Der Besen fällt in den schlanken Schlot hinab. Rußwölkchen steigen auf. Absolute Trittsicherheit auf dem Dach ist Pflicht, sagt Matthias Zißmann. Anfangs hatte auch er hin und wieder Bammel vor der Höhe. Er denkt an die Mutproben der Lehrzeit: Auf dem First gehen, von Esse zu Esse. Jugendlicher Leichtsinn. "Aber schön war es doch, wenn die Leute unten geklatscht haben."
Alten Kachelöfen droht die Stilllegung
Er denkt gern an die Lehre in Neuss. Viel mit dem Fahrrad gefahren, Leiter über der Schulter. "Ein schönes Arbeiten." Die Rheinländer sind liebenswürdig, plaudern ausgiebig. Die Sachsen sagen gleich, was sie denken. Etwa, wenn der Schornsteinfeger ihnen erklärt, dass sie ihren Kachelofen umrüsten müssen, wegen der Feinstaub- und Kohlendioxidwerte, sonst wird er stillgelegt. Da fällt auch manch böses Wort. Daran muss man sich gewöhnen, sagt Zißmann. "Man darf nicht alles persönlich nehmen."

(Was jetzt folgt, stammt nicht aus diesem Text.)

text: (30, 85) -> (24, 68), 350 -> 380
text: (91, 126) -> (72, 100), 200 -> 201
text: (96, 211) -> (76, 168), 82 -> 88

Auf dem Rückweg Zwischenstopp im Dachboden, den Gasbrenner kontrollieren. Dann geht es in den Keller. Hier kriecht Zißmann in die Nische neben der Holzfeuerung, um ins Abgasrohr zu leuchten. "Ein Schornsteinfeger darf nicht klaustrophobisch veranlagt sein." Auch hier ist er zufrieden. Keine Dreckkrusten, keine toten Vögel. Das ganze Kehren bringt kaum zwei Kellen Ruß ein. "Eine sehr saubere Verbrennung."

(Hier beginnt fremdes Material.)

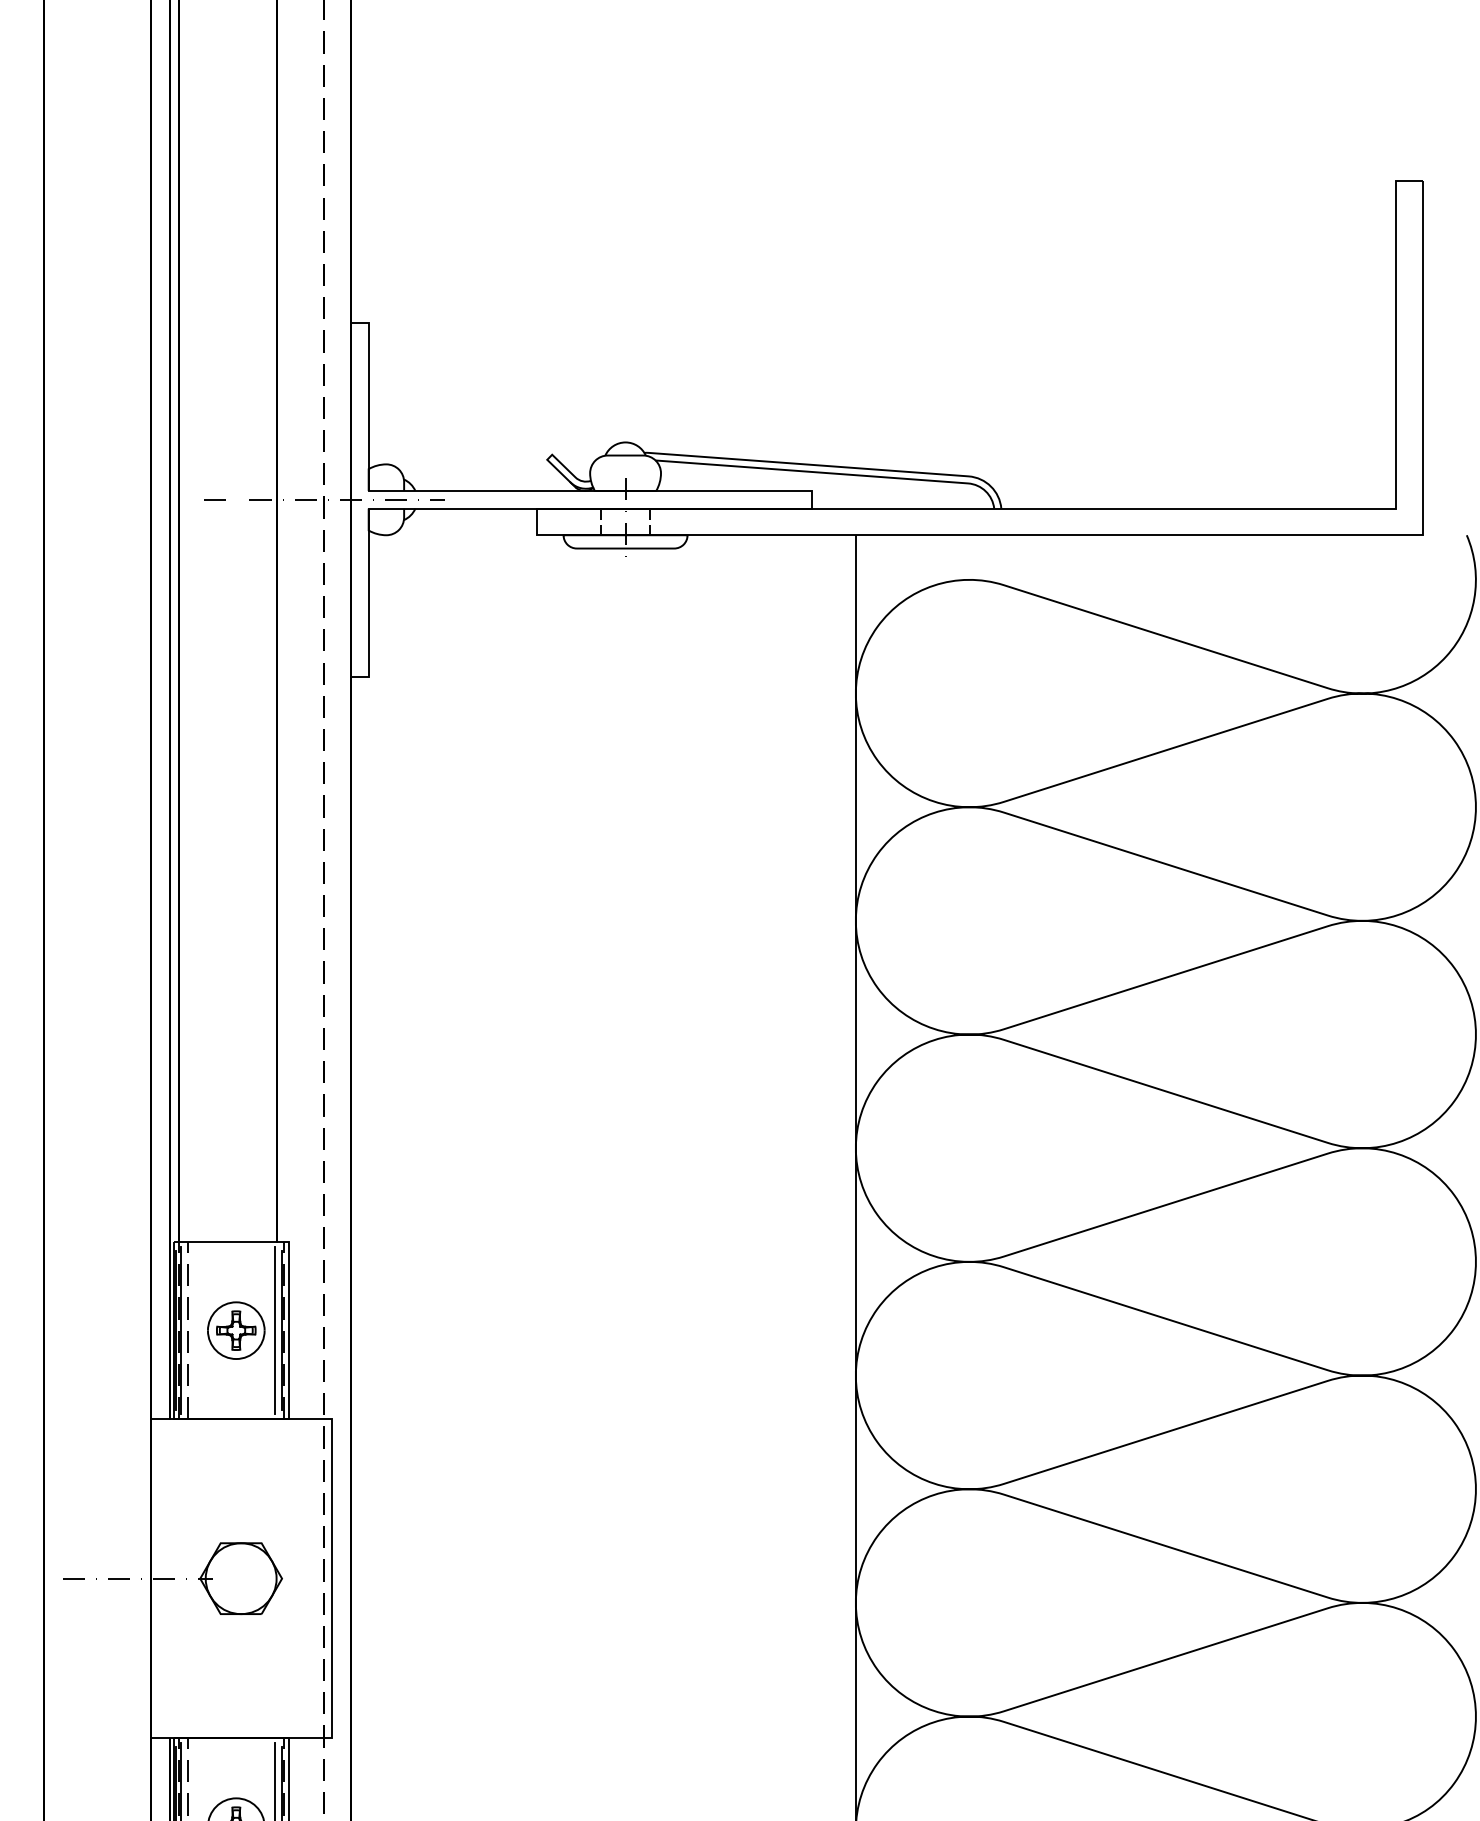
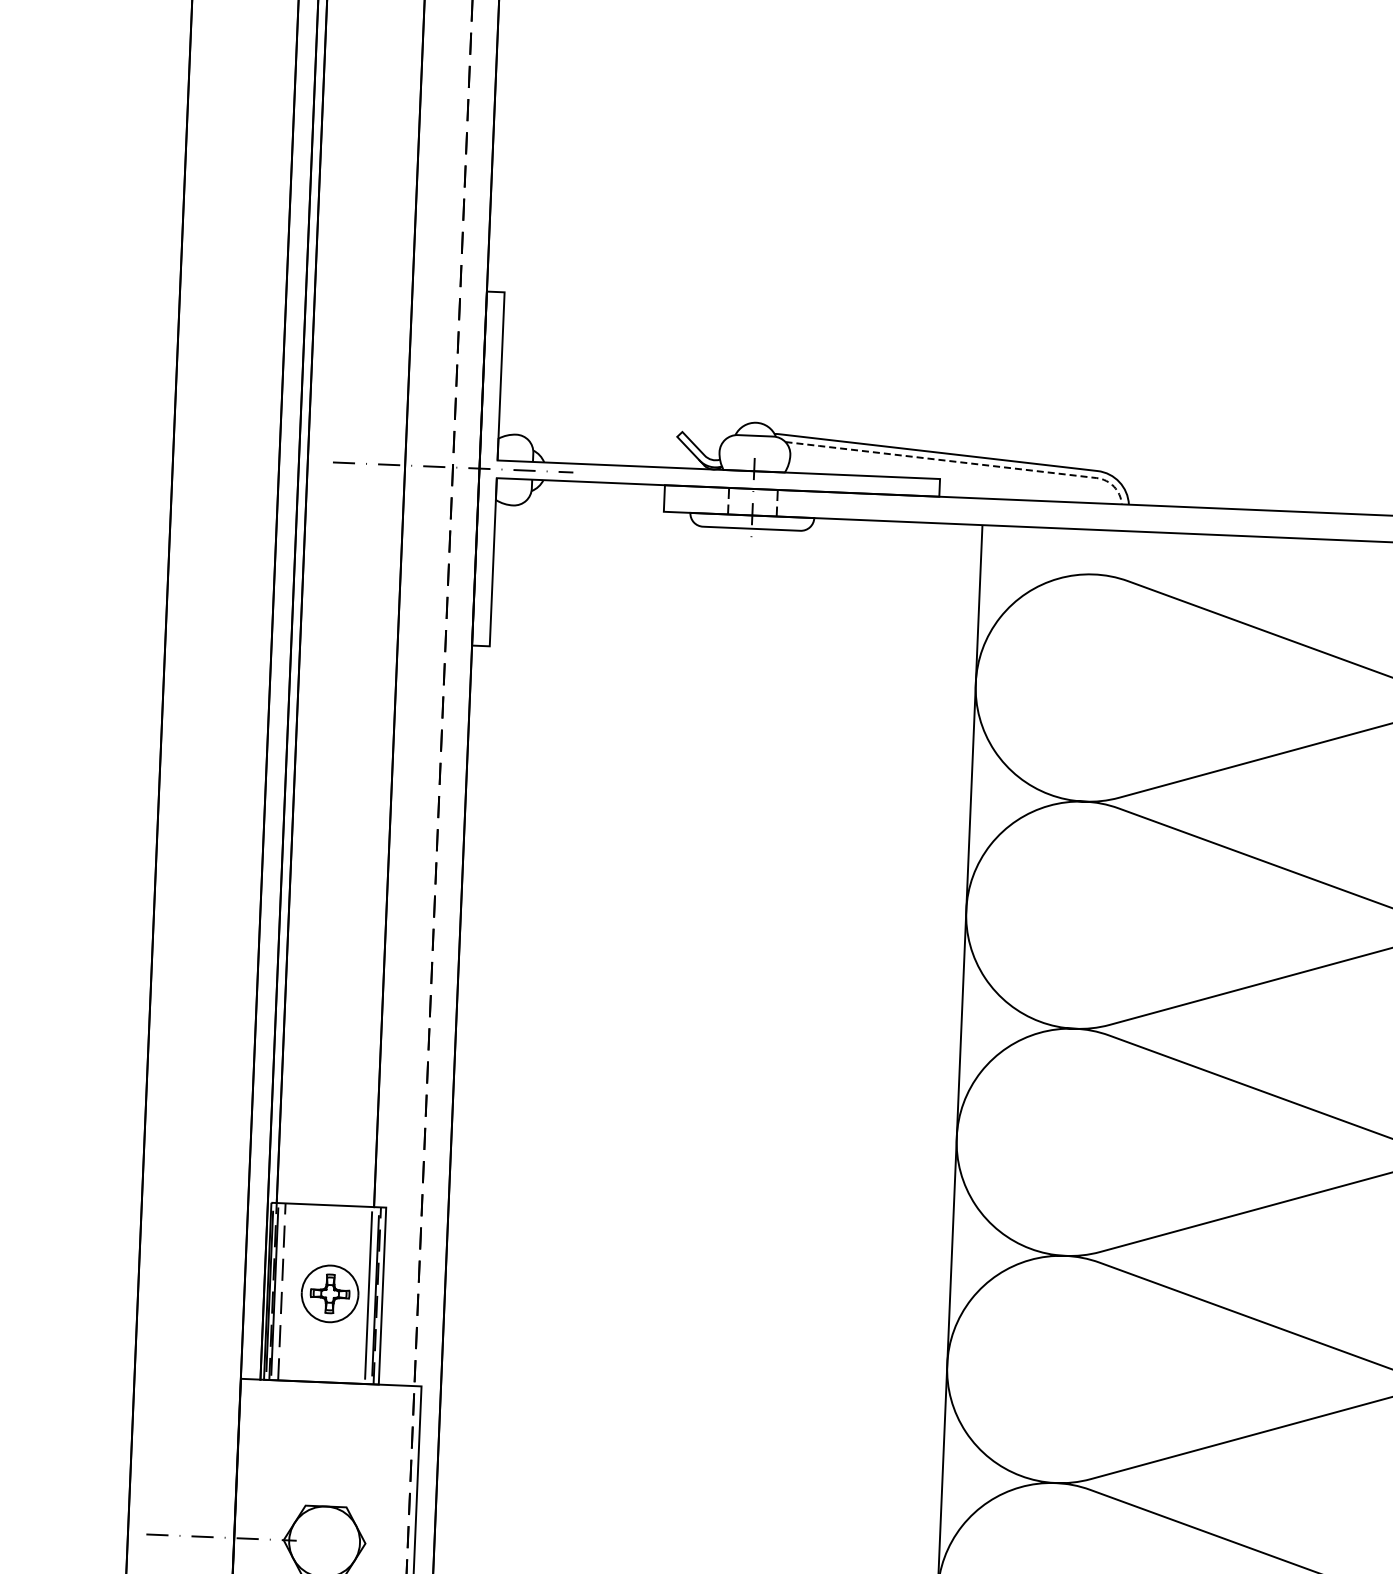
line: (835, 473) -> (964, 462), solid -> dashed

In diesem Haus steht dem Glück feuerungstechnisch nichts im Weg. Matthias Zißmann ist auch glücklich. Seine Frau, die er am Rhein kennen lernte, hat er mit nach Sachsen gebracht. Bei der Hochzeit standen gleich zwei Schornsteinfeger Spalier. In Freital baut sich die Familie einen alten Bahnhof aus. Wie lange man noch rauchende Schlote braucht, weiß Zißmann zwar nicht. Aber Glück wird man immer brauchen. Und zum Glück, da ist er sicher, gibt's bis auf Weiteres den Schornsteinfeger.